- WORK ITEM A: In the excerpt on Heaney and Wilfred Owen, what makes the memory of the WWI trenches resurface ironically? Answer in one to three sentences.
- WORK ITEM B: Pick up the commentary on Heaney's memory of Wilfred Owen after its final sentence and write on in the same manner.

The  dominance of memory over circumstance.

A poet killed in wartime, too young to have achieved his true potential (unexpected softly powerful name of Wilfred Owen), is mentioned in a social gathering (overheard at the party) impacting on Heaney’s mind with a depressing thump (like wet snow that slumps down off a roof).

Memory of the blinding mire of WWI trenches resurfaces ironically as people cheerfully toast each other’s health (mud in your eye) and conjures up in Heaney’s mind the after-shocks resounding in Owen’s merited otherworld (artillery in heaven).

- ENTRIES PROVIDED:
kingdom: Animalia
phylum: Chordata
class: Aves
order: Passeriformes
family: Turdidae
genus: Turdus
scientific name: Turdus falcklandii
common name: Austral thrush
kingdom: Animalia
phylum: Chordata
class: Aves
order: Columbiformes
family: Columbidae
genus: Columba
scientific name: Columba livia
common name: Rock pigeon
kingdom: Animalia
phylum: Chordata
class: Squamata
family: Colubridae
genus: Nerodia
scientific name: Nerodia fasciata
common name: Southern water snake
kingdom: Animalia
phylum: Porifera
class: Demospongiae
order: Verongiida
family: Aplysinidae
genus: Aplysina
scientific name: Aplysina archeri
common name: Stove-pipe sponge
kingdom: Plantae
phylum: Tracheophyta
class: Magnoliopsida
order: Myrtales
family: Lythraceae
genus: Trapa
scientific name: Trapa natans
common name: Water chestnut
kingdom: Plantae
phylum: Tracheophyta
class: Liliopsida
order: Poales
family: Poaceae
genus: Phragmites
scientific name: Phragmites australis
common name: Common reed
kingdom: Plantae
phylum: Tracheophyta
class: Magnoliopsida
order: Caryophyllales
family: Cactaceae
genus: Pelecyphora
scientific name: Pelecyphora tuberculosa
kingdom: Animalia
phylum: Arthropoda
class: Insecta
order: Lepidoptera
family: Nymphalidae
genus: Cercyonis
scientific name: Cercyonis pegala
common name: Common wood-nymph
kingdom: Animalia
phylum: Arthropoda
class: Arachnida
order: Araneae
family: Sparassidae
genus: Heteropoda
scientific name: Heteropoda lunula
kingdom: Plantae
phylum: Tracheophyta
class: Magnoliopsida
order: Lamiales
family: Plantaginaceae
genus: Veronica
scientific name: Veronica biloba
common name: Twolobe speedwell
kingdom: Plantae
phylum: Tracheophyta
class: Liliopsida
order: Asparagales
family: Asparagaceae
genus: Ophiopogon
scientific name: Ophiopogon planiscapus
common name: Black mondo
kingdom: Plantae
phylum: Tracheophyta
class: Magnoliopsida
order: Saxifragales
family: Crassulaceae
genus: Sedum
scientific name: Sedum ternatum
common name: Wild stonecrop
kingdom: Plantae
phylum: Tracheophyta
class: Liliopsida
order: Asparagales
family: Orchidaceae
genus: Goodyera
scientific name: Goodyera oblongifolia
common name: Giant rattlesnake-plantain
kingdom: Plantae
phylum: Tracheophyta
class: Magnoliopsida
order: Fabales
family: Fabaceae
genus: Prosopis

- REPLY A: The memory returns while people cheerfully toast each other's health with the phrase "mud in your eye." That festive words should call up the blinding mire of the trenches is the irony.

- REPLY B:
  • slump down: fall heavily and suddenly;
  • Wilfred Owen: much admired British World War I poet, composing nearly all of his poems in slightly over a year, from August 1917 to September 1918. In November 1918; killed in action in Nov 1918 at the age of twenty-five, one week before the Armistice
  • here’s mud in your eye (pun): friendly toast before downing a drink, mixed earth and water;
  • artillery: big guns;

 

  • quartet in 3 sentences; lines 10-11 syllables; assonant rhymes abab;
  • assonant echoes:’over…snow…Owen’/ ‘down…powerful’/ ‘slumps…unexpaect…mud’/ ‘wet…expect…heaven’/ ‘Wilfred…in…artillery’;
  •  alliterative strands: sibilants [s]snow…slump…expect…softly;

6  W. H. Auden, 1907-73

Heaney sketches stages in the life of a hugely talented and highly complex poet who lived and worked on both sides of the Atlantic.

Auden’s ‘old’ world – his blue riband education (Oxford) and travel for pleasure (Iceland and Spain), his leftist anti-Establishment and psychoanalytical interest (Berlin and Freud), his flirt with communist theory (Marx) across a whole decade (the Thirties) – was superseded by the ‘new’ world (New York), by his engagement in an enduring  all-male love affair (Chester) and the search to rekindle his faith (God).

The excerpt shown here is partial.